The Cliff/Spark version of Antigone is this: Two sisters want to bury their dead brother. One wants to bury him admirably and the other doesn’t want to break the law. The brother in question cannot be buried because he was executed for a crime and must be left to rot in the courtyard as an example for the community. Defiant sister must go against the king alone as everyone who is anybody refuses to help her. True to Greek tragedy nearly everyone, including the king’s wife ends up committing suicide. The end.
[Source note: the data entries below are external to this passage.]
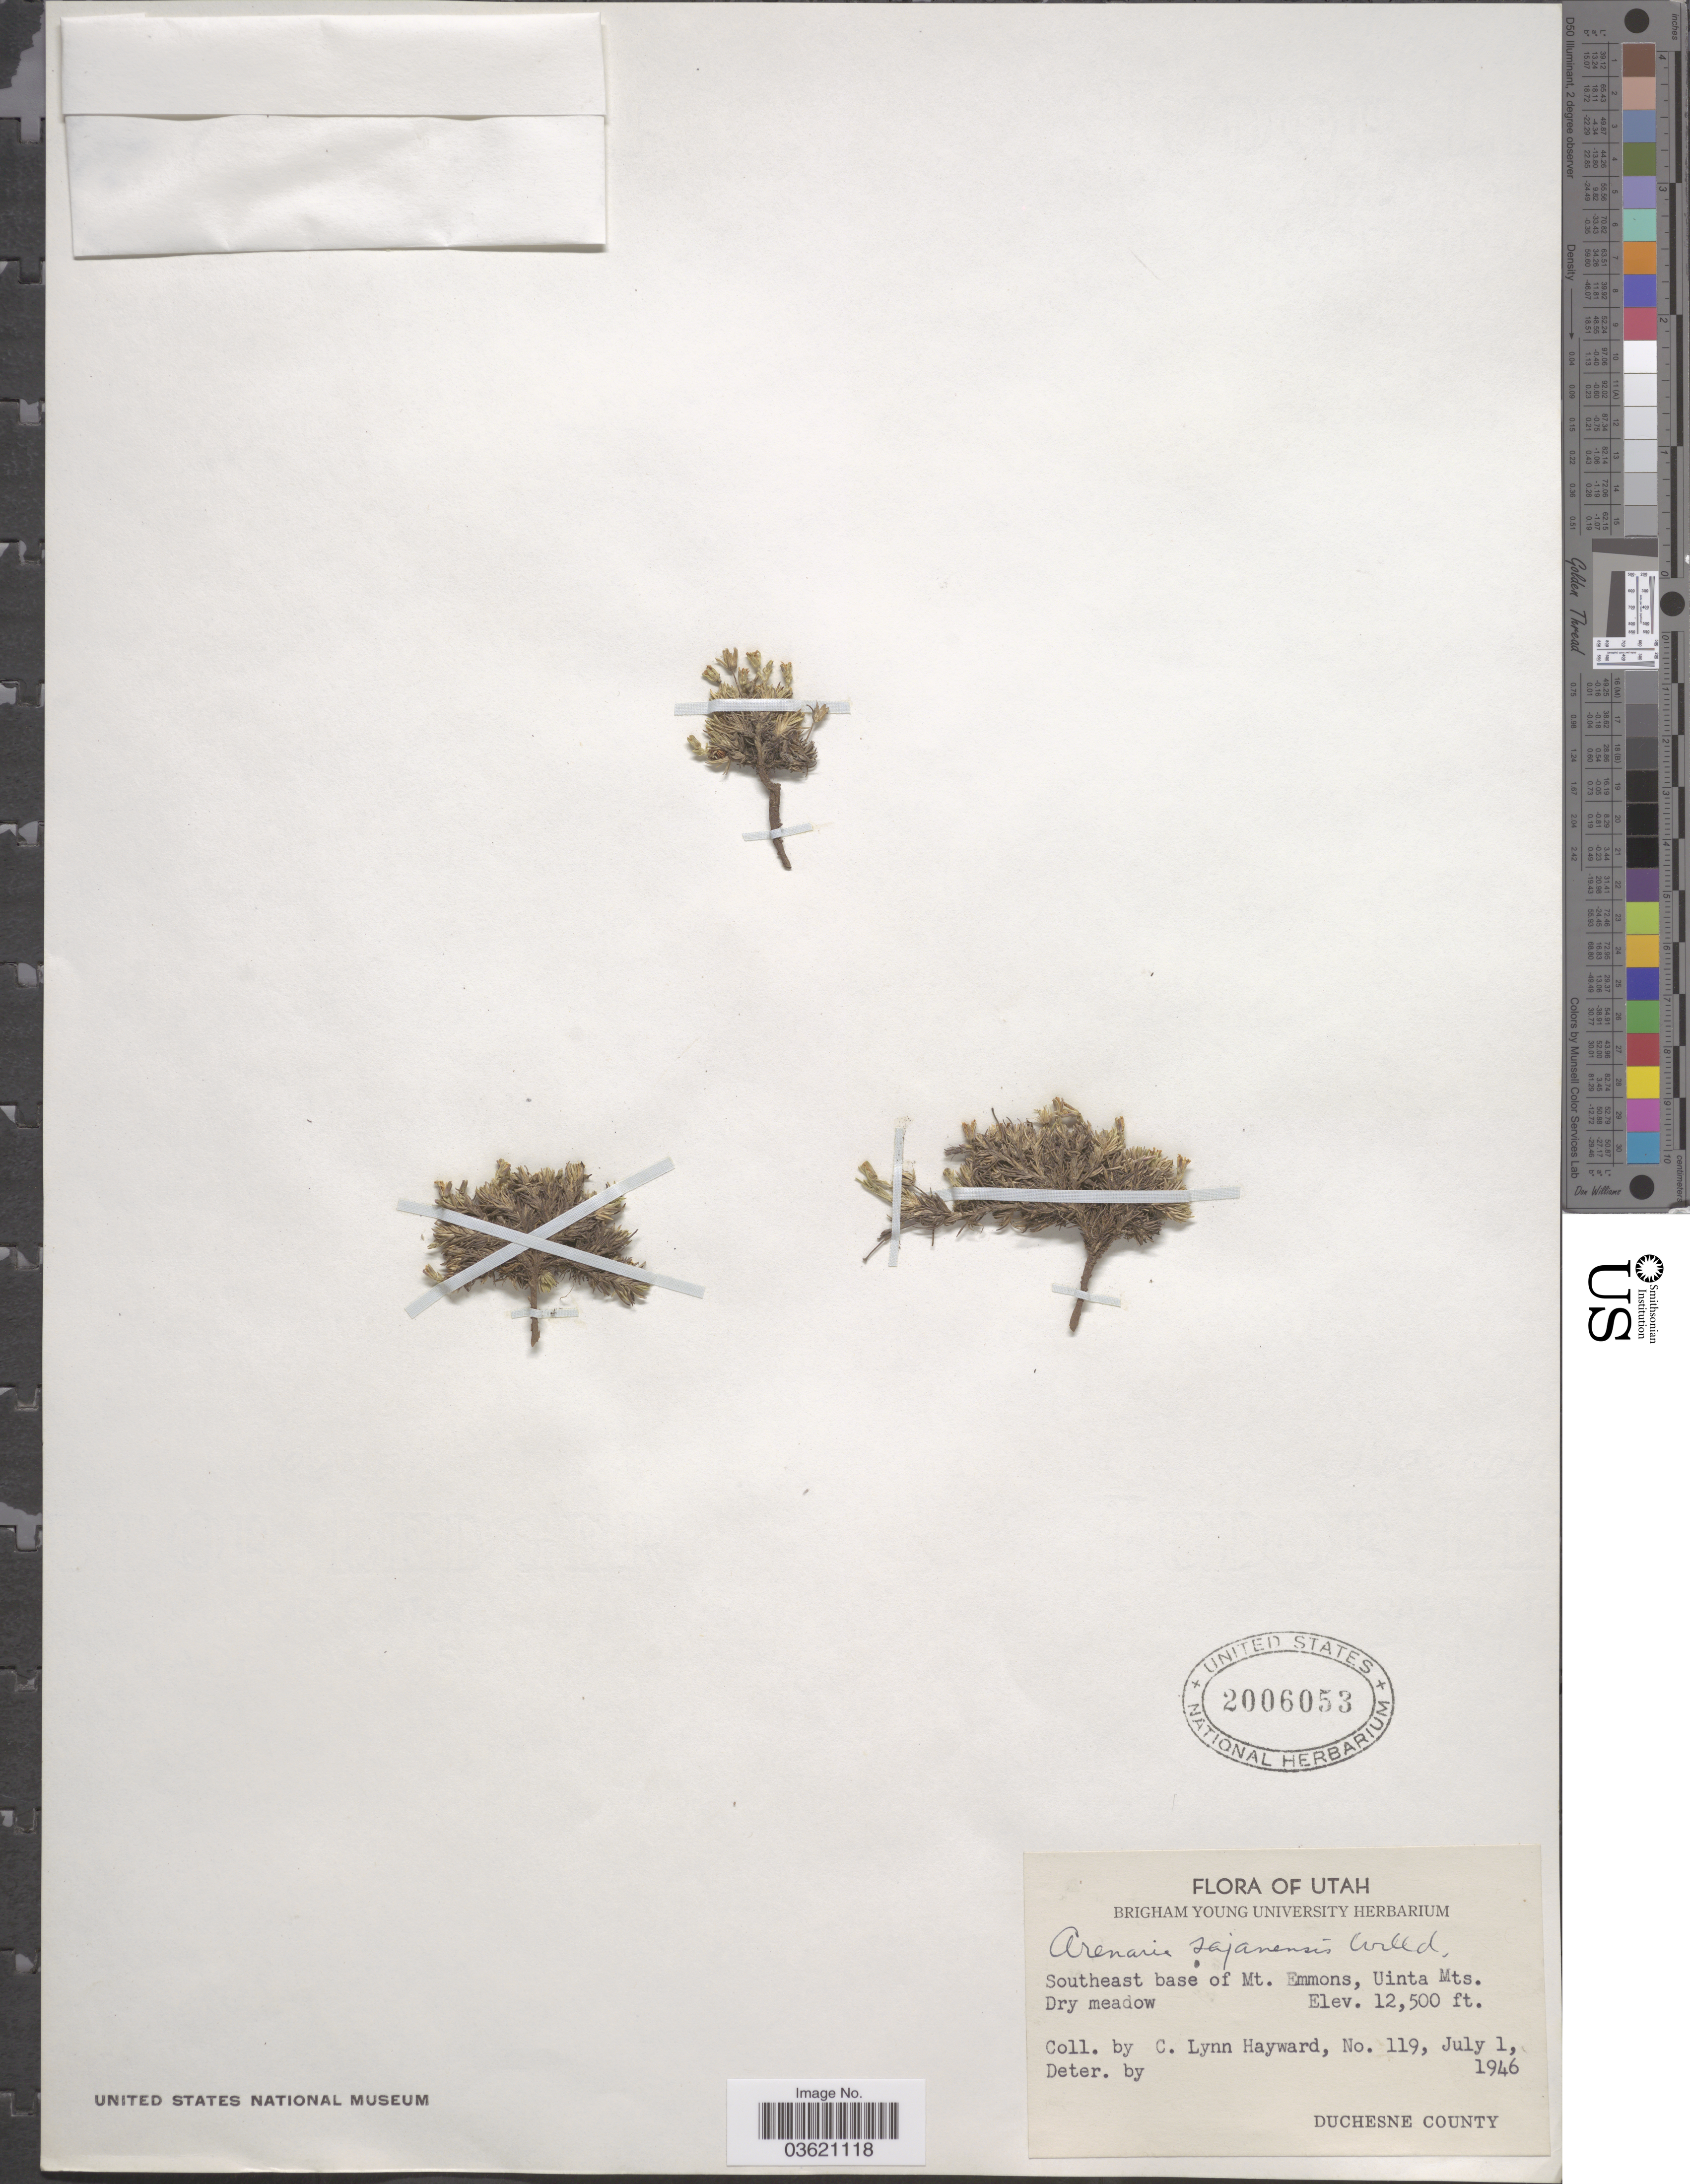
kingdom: Plantae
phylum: Tracheophyta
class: Magnoliopsida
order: Caryophyllales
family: Caryophyllaceae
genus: Cherleria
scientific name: Cherleria biflora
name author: (L.) A.J. Moore & Dillenb.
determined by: Moore, A. J.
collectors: C. Hayward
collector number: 119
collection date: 1946-07-01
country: United States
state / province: Utah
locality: Southeast base of Mt. Emmons, Uinta Mts.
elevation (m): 3810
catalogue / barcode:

Of course there is much, much more to the story and, depending on which version you read, you get it. In my version of Antigone translated by Elizabeth Wyckoff the language is watered down and somewhat pedestrian. It’s not as lyrical as other translations. A small example: from a 1906 Oxford Clarendon Press version (translated by Robert Whitelaw): “Ismene: There’s trouble in thy looks, thy tidings tell” compared with the 1954 University of Chicago Press version (translated by Elizabeth Wycoff): “Ismene: What is it? Clearly some news has clouded you” (p 159). Ismene is basically saying the same thing in each line, but the Whitelaw version has more animation, more movement. In the end Antigone is a simple story about the man against The Man, no matter how you read it.
Note: I’m note sure how many other versions have this, but I appreciated the biography of Socrates in my version.
BookLust Twist: From More Book Lust in the chapter called “The Alpha, Beta Gammas of Greece” (p 9).